◆ **TRECHO**:

Invadindo o Pavilhão dos Grandes
Em uma reunião com os dirigentes de todos os times, o presidente do Corinthians falou que era fácil decidir quem seria o campeão: era só jogar uma moeda para o alto. Se der cara, é o Corinthians, se der coroa é o Palmeiras. Ao ser questionado pelo dirigente do São Paulo quanto ao seu time, ele respondeu: Se parar no ar é a Portuguesa, se cair em pé é o São Paulo.
A década de 40 foi incrível para o São Paulo. Desde que Friedenreich se apostentou, em 1936, aos 43 anos, o time buscava um grande ídolo. E em 1942 ele chegou: o Homem Borracha, o Diamante Negro, Leônidas da Silva, de 29 anos. Pagou-se 200 contos de réis por ele ao Flamengo, a maior transação entre times sul americanos até então. Era tido como um jogador acabado, e queria provar que não era nada disso.
Foi organizado um amistoso no Pacaembu, contra o Corinthians, para sua estréia. O time empatou por 3 a 3, com atuação apagada do craque. O impressionante mesmo foi o público: 70 mil pessoas, um recorde até hoje. E uma piada castigou os são paulinos. Diziam que Brandão, volante corintiano, havia sido preso. Motivo? Foi pego com um diamante no bolso.
Antes de engrenar, o São Paulo apostou em um novo jogador. Antônio Sastre, de 32 anos, veio do Independiente. Era um dos astros da Seleção Argentina. Porém, sua estréia, assim como a de Leônidas, foi ruim: 3 a 1 para o Fluminense, no Estádio das Laranjeiras. Depois, perdeu por 2 a 1 para o Corinthians e passou a ser chamado de Antônio DESASTRE, por rivais, mesmo sendo o grande astro da Seleção Argentina, que eram os reis do futebol naquela época, ao lado do Uruguai.
Rapidamente, porém, percebeu-se que o desastre seria para os adversários. Com um futebol adiantado para a época, se movimentava muito por todo o ataque e dava combate. Era um cultor do passe certo, dando passes milimétricos para Leônidas & CIA. Tinha bom drible e bom chute.

◆ **DADOS FORNECIDOS**:
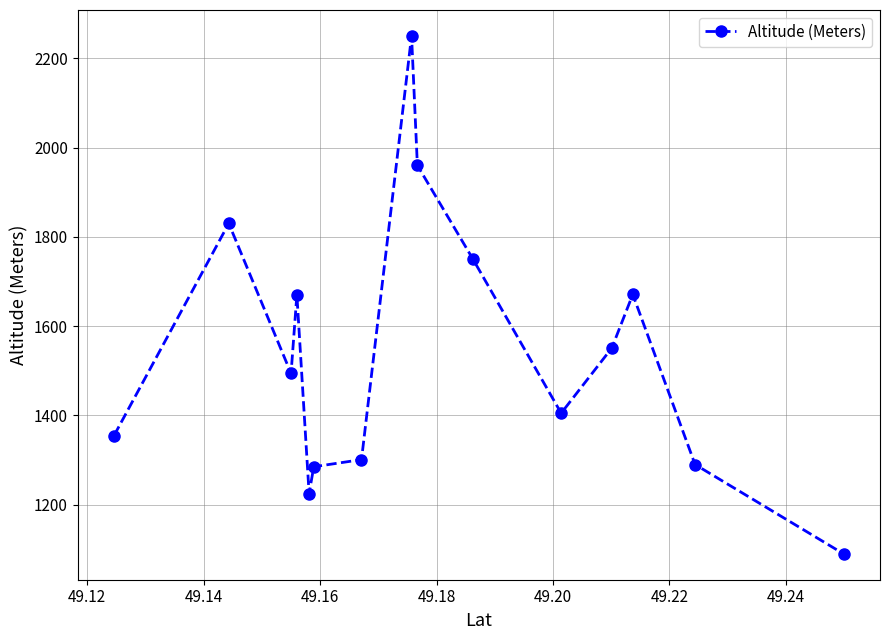

What is the value of the 13th point from the left?

1671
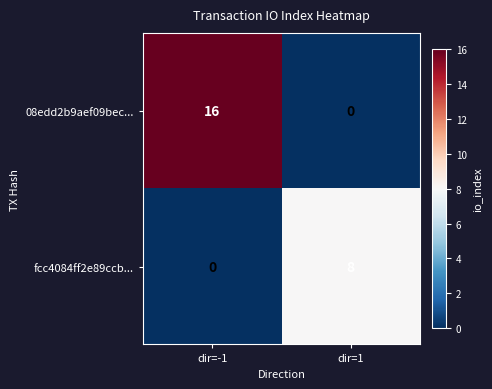

How many values in 08edd2b9aef09bec... are above zero?

1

◆ **O QUE FAZER**: Repita, sem nenhuma alteração, a parte do trecho sobre o São Paulo nos anos 40 que começa em "Rapidamente, porém, percebeu-se" e termina em "e bom chute.". Os dados foram tirados de outra fonte.

◆ **RESPOSTA**:
Rapidamente, porém, percebeu-se que o desastre seria para os adversários. Com um futebol adiantado para a época, se movimentava muito por todo o ataque e dava combate. Era um cultor do passe certo, dando passes milimétricos para Leônidas & CIA. Tinha bom drible e bom chute.